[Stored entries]
****************

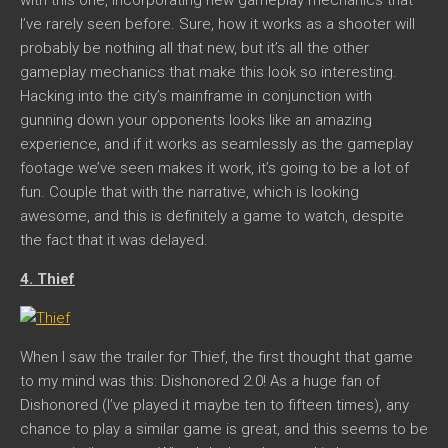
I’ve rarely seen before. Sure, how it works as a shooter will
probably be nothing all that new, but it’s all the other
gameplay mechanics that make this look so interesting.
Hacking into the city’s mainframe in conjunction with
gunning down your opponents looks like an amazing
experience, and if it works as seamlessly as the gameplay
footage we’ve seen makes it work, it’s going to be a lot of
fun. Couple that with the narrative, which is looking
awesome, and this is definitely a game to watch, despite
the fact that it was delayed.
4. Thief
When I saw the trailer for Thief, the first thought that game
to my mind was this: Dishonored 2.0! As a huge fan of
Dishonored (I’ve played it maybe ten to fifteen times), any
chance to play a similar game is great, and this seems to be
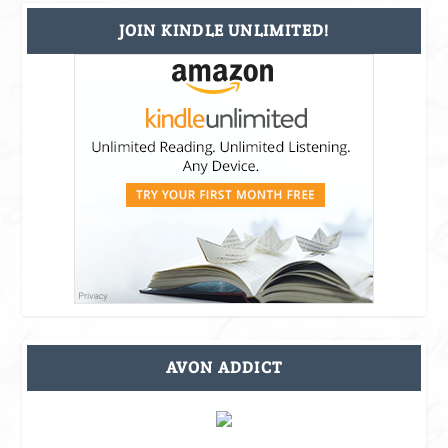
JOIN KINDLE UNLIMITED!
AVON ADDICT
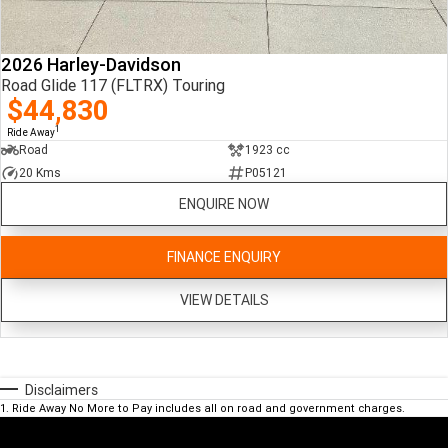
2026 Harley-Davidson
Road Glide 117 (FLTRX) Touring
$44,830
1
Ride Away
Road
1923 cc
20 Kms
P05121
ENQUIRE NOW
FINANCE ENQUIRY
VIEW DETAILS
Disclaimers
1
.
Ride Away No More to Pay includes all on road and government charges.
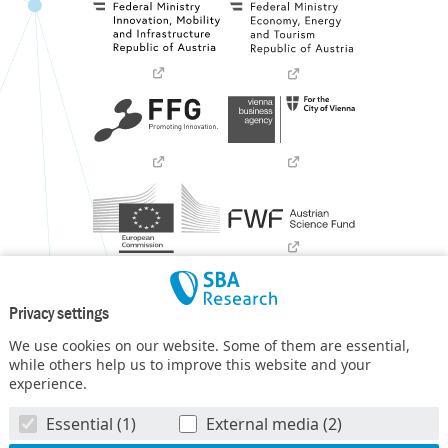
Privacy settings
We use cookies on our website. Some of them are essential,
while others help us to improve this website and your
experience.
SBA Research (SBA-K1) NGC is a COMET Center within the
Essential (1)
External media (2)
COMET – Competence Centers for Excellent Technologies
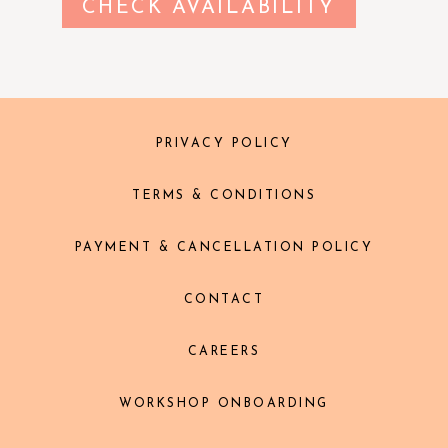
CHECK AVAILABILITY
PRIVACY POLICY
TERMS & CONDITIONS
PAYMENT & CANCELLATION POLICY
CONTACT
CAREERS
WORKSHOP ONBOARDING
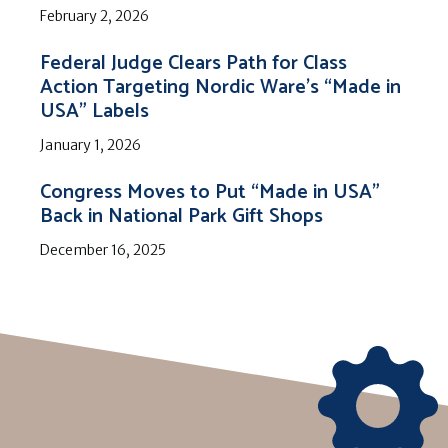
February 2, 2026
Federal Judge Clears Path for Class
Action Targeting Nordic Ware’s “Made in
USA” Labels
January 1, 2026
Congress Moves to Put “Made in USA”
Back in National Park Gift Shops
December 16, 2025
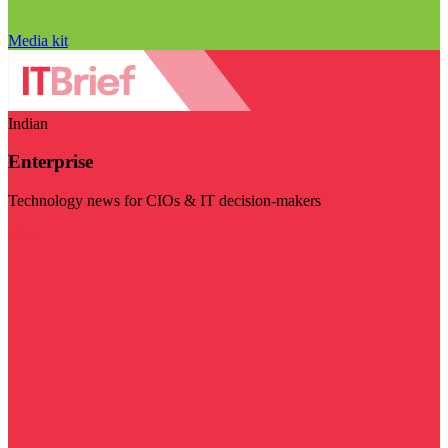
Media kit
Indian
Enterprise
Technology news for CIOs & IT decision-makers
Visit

****************

The whole of the data needs to be copied word for word, though not its pictures.

I’ve rarely seen before. Sure, how it works as a shooter will
probably be nothing all that new, but it’s all the other
gameplay mechanics that make this look so interesting.
Hacking into the city’s mainframe in conjunction with
gunning down your opponents looks like an amazing
experience, and if it works as seamlessly as the gameplay
footage we’ve seen makes it work, it’s going to be a lot of
fun. Couple that with the narrative, which is looking
awesome, and this is definitely a game to watch, despite
the fact that it was delayed.
4. Thief
When I saw the trailer for Thief, the first thought that game
to my mind was this: Dishonored 2.0! As a huge fan of
Dishonored (I’ve played it maybe ten to fifteen times), any
chance to play a similar game is great, and this seems to be
JOIN KINDLE UNLIMITED!
AVON ADDICT
2026 Harley-Davidson
Road Glide 117 (FLTRX) Touring
$44,830
1
Ride Away
Road
1923 cc
20 Kms
P05121
ENQUIRE NOW
FINANCE ENQUIRY
VIEW DETAILS
Disclaimers
1
.
Ride Away No More to Pay includes all on road and government charges.
Privacy settings
We use cookies on our website. Some of them are essential,
while others help us to improve this website and your
experience.
SBA Research (SBA-K1) NGC is a COMET Center within the
Essential (1)
External media (2)
COMET – Competence Centers for Excellent Technologies
CHECK AVAILABILITY
PRIVACY POLICY
TERMS & CONDITIONS
PAYMENT & CANCELLATION POLICY
CONTACT
CAREERS
WORKSHOP ONBOARDING
February 2, 2026
Federal Judge Clears Path for Class
Action Targeting Nordic Ware’s “Made in
USA” Labels
January 1, 2026
Congress Moves to Put “Made in USA”
Back in National Park Gift Shops
December 16, 2025
Media kit
Indian
Enterprise
Technology news for CIOs & IT decision-makers
Visit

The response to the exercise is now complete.